One of the very few bits of highway we see on the trip

We followed the southern bank of the River Tay through to Aberfeldy and onwards to Falls of Dochart.

The Tay is beautiful and we have traveled along it today.  Here we're near the Black Watch memorial.

Then we crossed the river at the eastern end of Loch Tay.
Obligatory sheep photo – this might be where washable wool comes from?

We continued westward before turning north towards and through Glen Coe. I find that Glen Coe is haunting and new each time I see it – even without its bloody history, it is a moving place.

Entrance to Glen Coe

From there we kept on to the north, through Fort William and the southern approaches to the Caledonian Canal (another incredible engineering feat – Scots may arguably be the best engineers in the world, both historically and currently).

The final leg of the day turned us westward again through Glen Shiel and the Five Sisters to Klye of Lochalsh and across the sea to Skye.  Do you know what “kyle” means? If not, I’ll tell you later on…

My first view of the new Skye Bridge - not a great picture, but I was very excited!

The scenery is captivating and the tunes we’ll share start bombarding me with every curve in the road! It's been a long day but full of breathtaking sites.  Can't wait for what tomorrow brings!

Arrival in Edinburgh

I flew into Edinburgh with a great view of the Firth of Forth. You can see the Forth Bridge which is an engineering feat and just cool to look at (but a little challenging to photograph on the approach):

Shortly thereafter, I arrived in Perth just in time for dinner. The trip over was good and although it’s a little gloomy (alright, it’s raining – but a fine soft rain!) I can’t wait to get started on the tour tomorrow.

I am staying at the Parklands Hotel, our first accommodation. It’s quite nice and has attractive rooms. You might have heard bad things about food in the UK in general and Scotland in particular – you might be worried how you’ll subsist on porridge, haggis and turnips. I’m here to tell you (between mouthfuls) that all you’ve heard is wrong. I’ve had dinner at the Parklands restaurant and it was incredible. You won’t get bad canned haggis and “rubber chicken” like at your local Burns Supper, but rather delightful creations like the Black Pudding Bread that was served with my soup and amazing fresh local selections. It was very difficult to decide on a single dish to order!

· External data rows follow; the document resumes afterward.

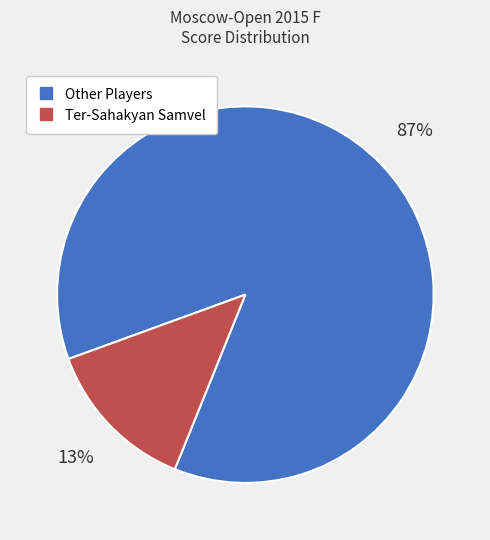

To the nearest percent, what is the average slice percentage?

50%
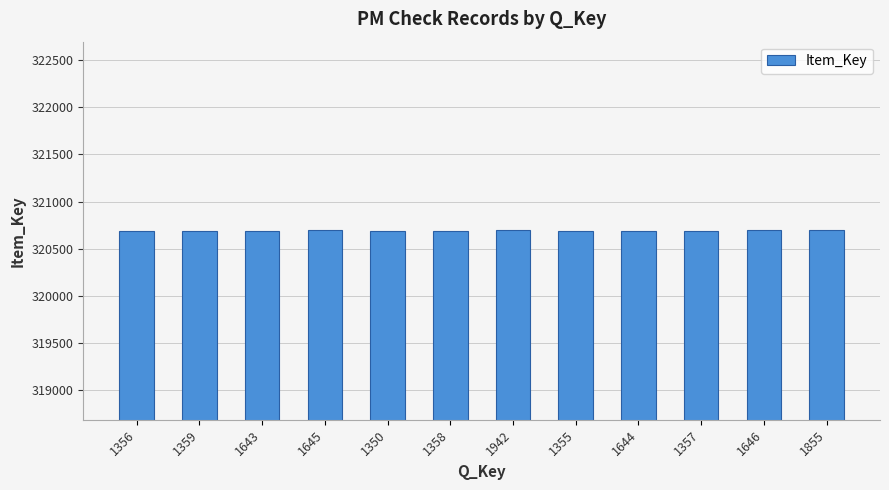

What is the sum of all values?

3848286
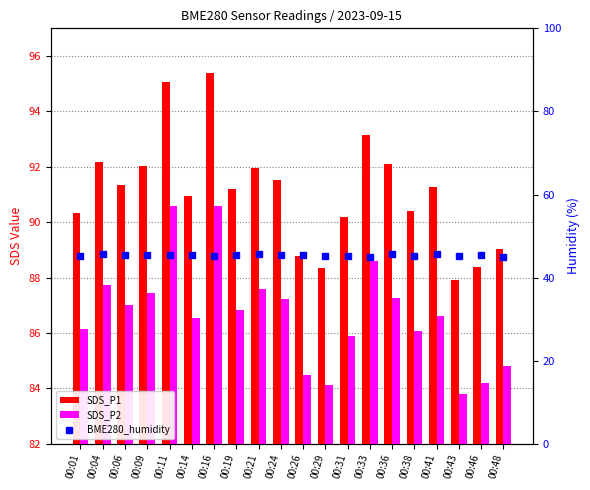

Count the number of categories in the chart.

20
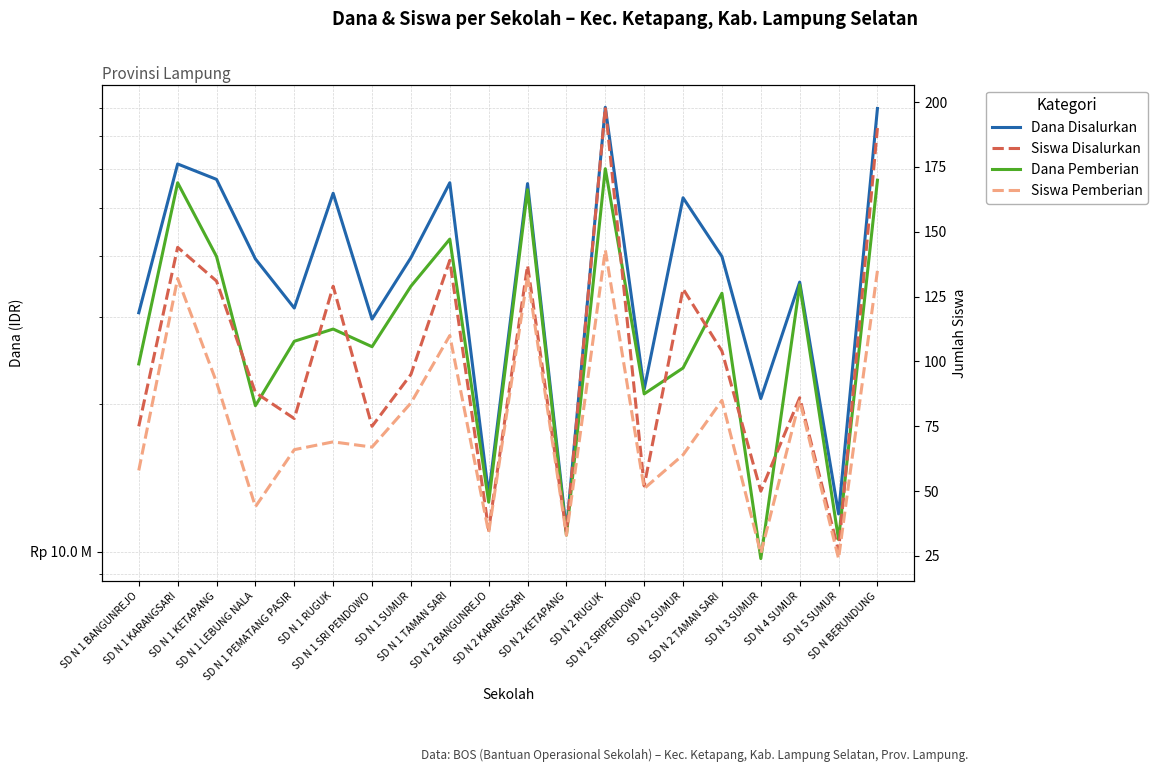

Reading left to right, list all the values displayed in this chart.

Dana Disalurkan: 30600000	61425000	57150000	39375000	31275000	53550000	29700000	39600000	56250000	13050000	56025000	11025000	80100000	21375000	52425000	39825000	20475000	35325000	11925000	79650000
Dana Pemberian: 24075000	56250000	39825000	19800000	26775000	28350000	26100000	34650000	43200000	12600000	54450000	10800000	60075000	20925000	23625000	33525000	9675000	34875000	10575000	56925000
Siswa Disalurkan: 75	144	131	88	78	129	75	95	139	35	137	34	198	52	128	104	50	86	27	190
Siswa Pemberian: 58	132	92	44	66	69	67	84	110	34	133	33	143	51	64	85	26	85	24	135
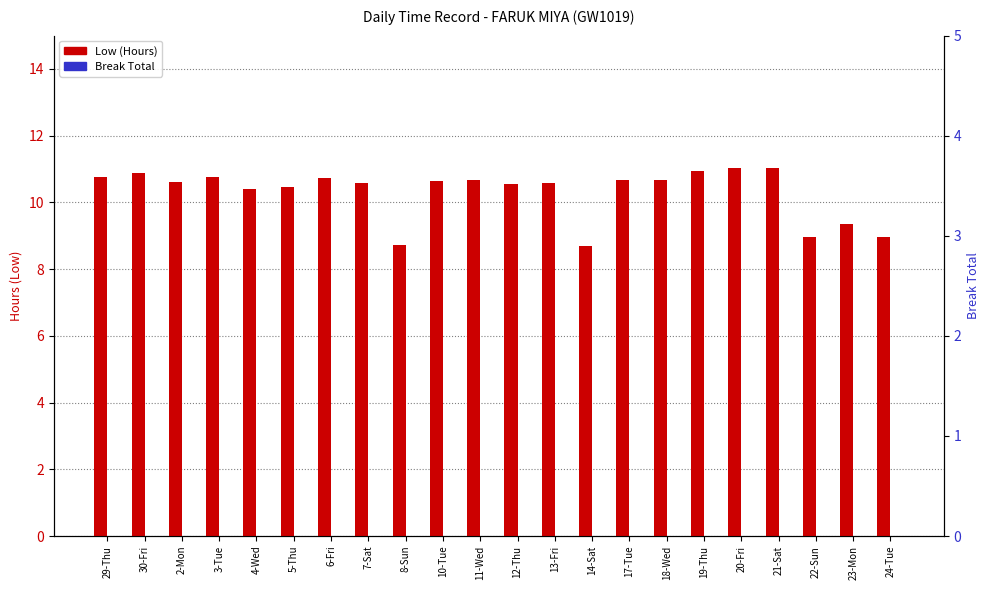

Between 11-Wed and 5-Thu, which is larger?

11-Wed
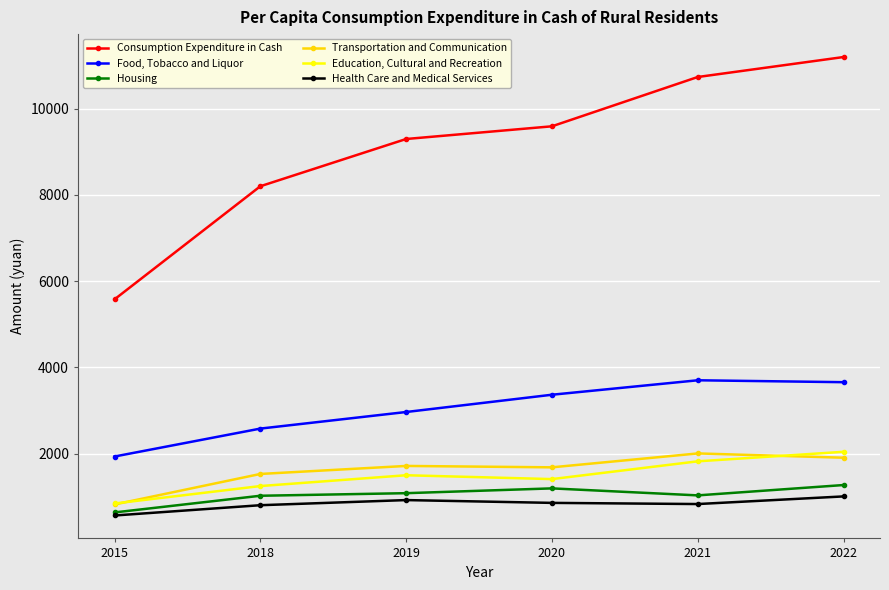

Count the number of data series in this chart.

6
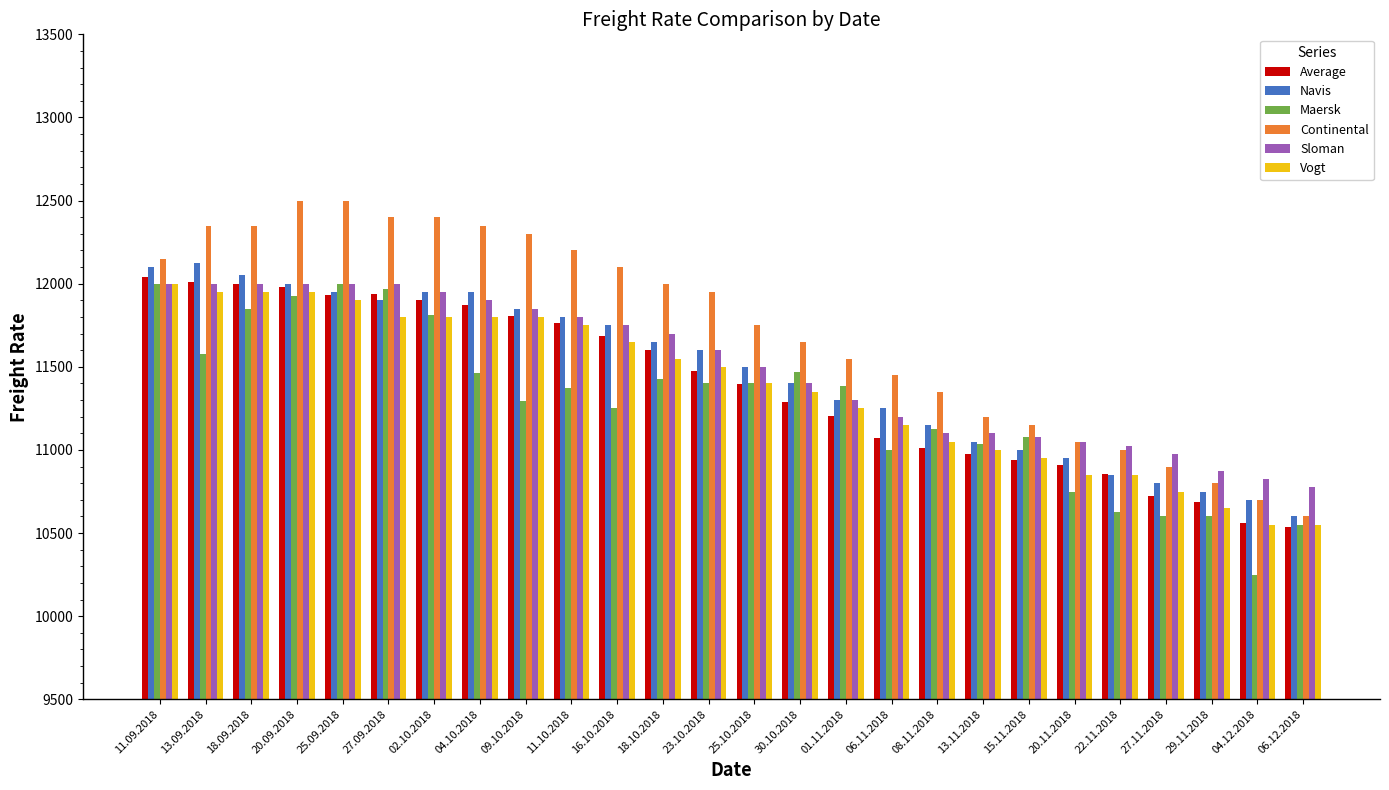

At which label does Continental first exceed 11950?

11.09.2018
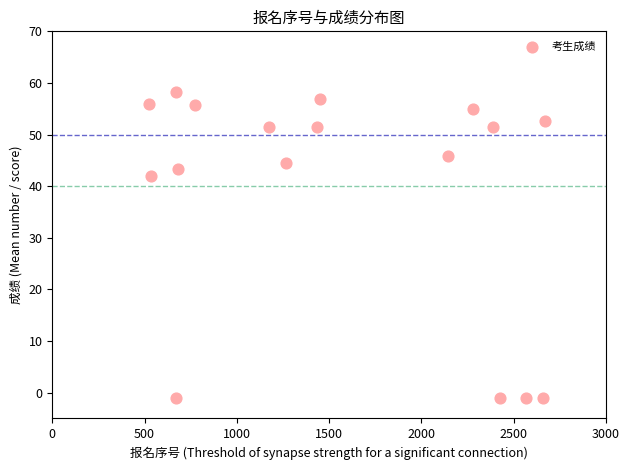

What Y value in the scatter plot is closest to 28?

41.9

Tomorrow we start our tour, nailing down the ins and outs - finalizing the stops we’ll make in April and September. More pictures then!

November 8, 2009

Travel Day!

Travel Day

I’m on my way to beautiful Scotland. I am really excited not only to go and finalize the planning for the Harp in the Highlands and Islands tours for 2010, but also to be able to share it with you here!

The journey was uneventful (except for the part where I started in San Diego – but what’s a continent between friends?)

The weather en route was incredible and lead to pictures like this one. Hope you have a great crossing when you come!

Sun setting east of San Diego

Moon rising a little farther east on the way to Scotland

October 25, 2009

Getting Started is Exciting!

As I begin my preparations for the planning trip, I'm trying out blogging as a way to keep you up to date on the Harp in the Highlands and Islands planning.  I think it will be very exciting to help you see just a glimpse of the tour as we finalize the places we'll visit and I identify the tunes we'll learn, matched to the history, people and places we go.

I hope you're getting excited about coming with us - I'll be so glad to have you there!  And if you haven't decided if this is the trip for you, I hope this glimpse will help you decide that you'll have a great time learning about Scotland and the harp!